Since ancient times, traditional Chinese medicine has relied on five main diagnostic skills to make a judgment regarding the health of a patient: visual inspection (including the tongue), olfaction, learning the medical history of the patient, palpation, and the taking of the pulse. In this tradition, there are some 29 pulse types (Shi describes 33), including the floating pulse, scattered pulse, hollow pulse, deep pulse, hidden pulse, firm pulse, slow pulse, moderate pulse, swift pulse, surging pulse, thready pulse, long pulse, short pulse, feeble pulse, weak pulse, faint pulse, replete pulse, slippery pulse, stirred pulse, unsmooth pulse, wiry pulse, tight pulse, tympanic pulse, soggy pulse, irregularly intermittent pulse, irregular pulse, irregular-rapid pulse, and intermittent pulse. Correct interpretation of the pulse took years of practice and experience to master.
In this work, Shi explains how to make a diagnosis and employs a complicated pulse system. He covers 33 types of pulses; each of the 33 text woodcuts depicts the characteristics of a certain pulse. Shi discusses the five organs, the twelve meridians, the varieties of irregular pulses and their relationships to certain diseases (including typhoid, fevers, diabetes, diarrhea, intestinal problems, hemorrhoids, cough, stroke, insanity, cholera, internal bleeding, and poisoning), methods of diagnosing internal diseases, various symptoms (sweating, nausea, palpitations, etc.), obstetrical and pediatric matters, etc., etc.
The series of small woodcuts in the second part depicts in a most interesting way the kinds of irregular pulses.
As mentioned above, this is a so-called gozan-ban, which were exclusively Chinese Buddhist and secular texts. “Gozan-ban is a general term embracing all those books published by monks of the Zen sect, chiefly at the five Zen monasteries at Kamakura and the five at Kyoto, over a period of more than 200 years between mid-Kamakura and late Muromachi.
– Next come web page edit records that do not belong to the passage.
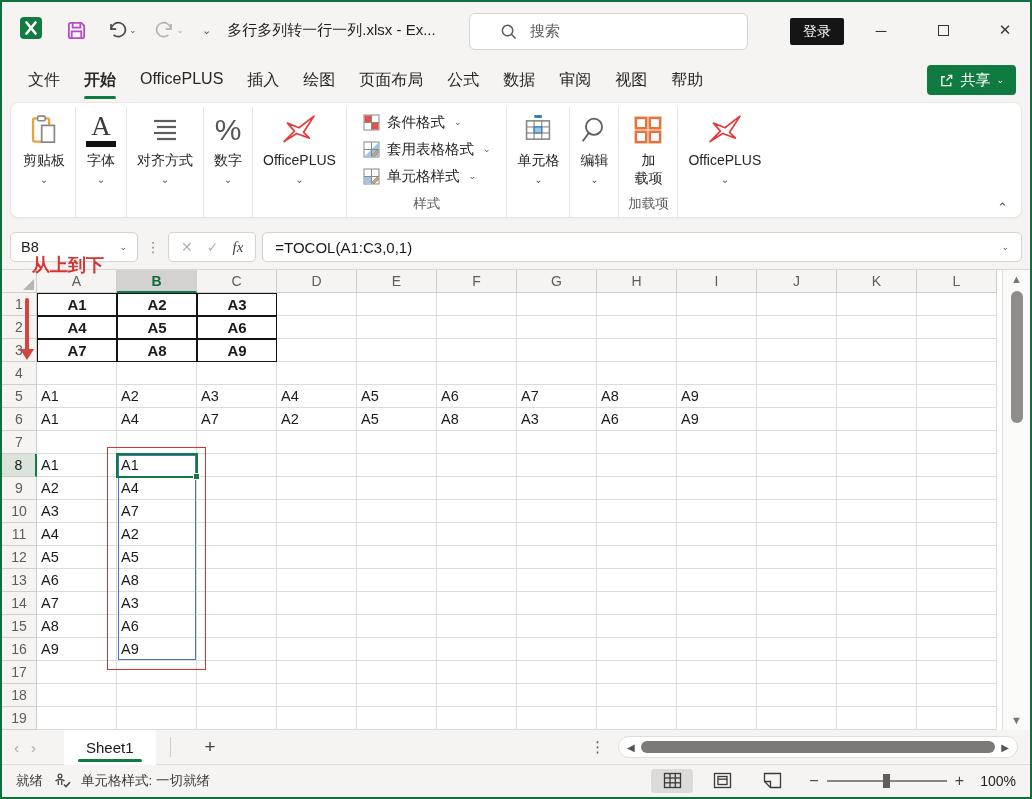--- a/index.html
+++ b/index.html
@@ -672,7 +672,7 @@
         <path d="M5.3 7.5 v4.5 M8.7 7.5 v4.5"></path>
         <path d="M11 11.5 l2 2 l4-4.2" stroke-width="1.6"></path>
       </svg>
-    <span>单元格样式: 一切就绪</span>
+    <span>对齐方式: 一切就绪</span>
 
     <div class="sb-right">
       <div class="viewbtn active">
The appearance of the printed page in most Gozan editions follows a distinctly Chinese style. The effect is somewhat dense and crowded, caused by packing the Chinese characters tightly together with more regard for economy of space than for aesthetic effect. In this the Gozan editions differ markedly from all other early Japanese printed books, which are more generously spaced. The reasons for this are twofold: the books tend to be chiefly reprints of Chinese Song and Yuan editions, and during the fourteenth century many Chinese blockcutters came over from the continent and practised their craft on a semi-commercial basis and on a fairly large scale.”–K.B. Gardner, “Centres of Printing in Medieval Japan: Late Heian to Early Edo period” in British Library Occasional Papers 11. Japanese Studies (ed. Yu-Ying Brown), London: 1990, p. 164.
This was a very popular text in Japan, and there were several 17th-century editions, including at least one movable type book.
A very good copy, preserved in a chitsu. Some minor staining and browning. Ten leaves with marginal gnawing by a hungry mouse. Minor marginal worming, and final 18 leaves with more worming touching characters (which remain entirely legible). With the seals of Obama Toshie (1889-1972), journalist, politician, and important bibliophile. His library was sold upon his death.
❧ See Kazuma Kawase’s bibliography of movable type books printed in Japan (1967), Vol. II, p. 681, where he describes our edition.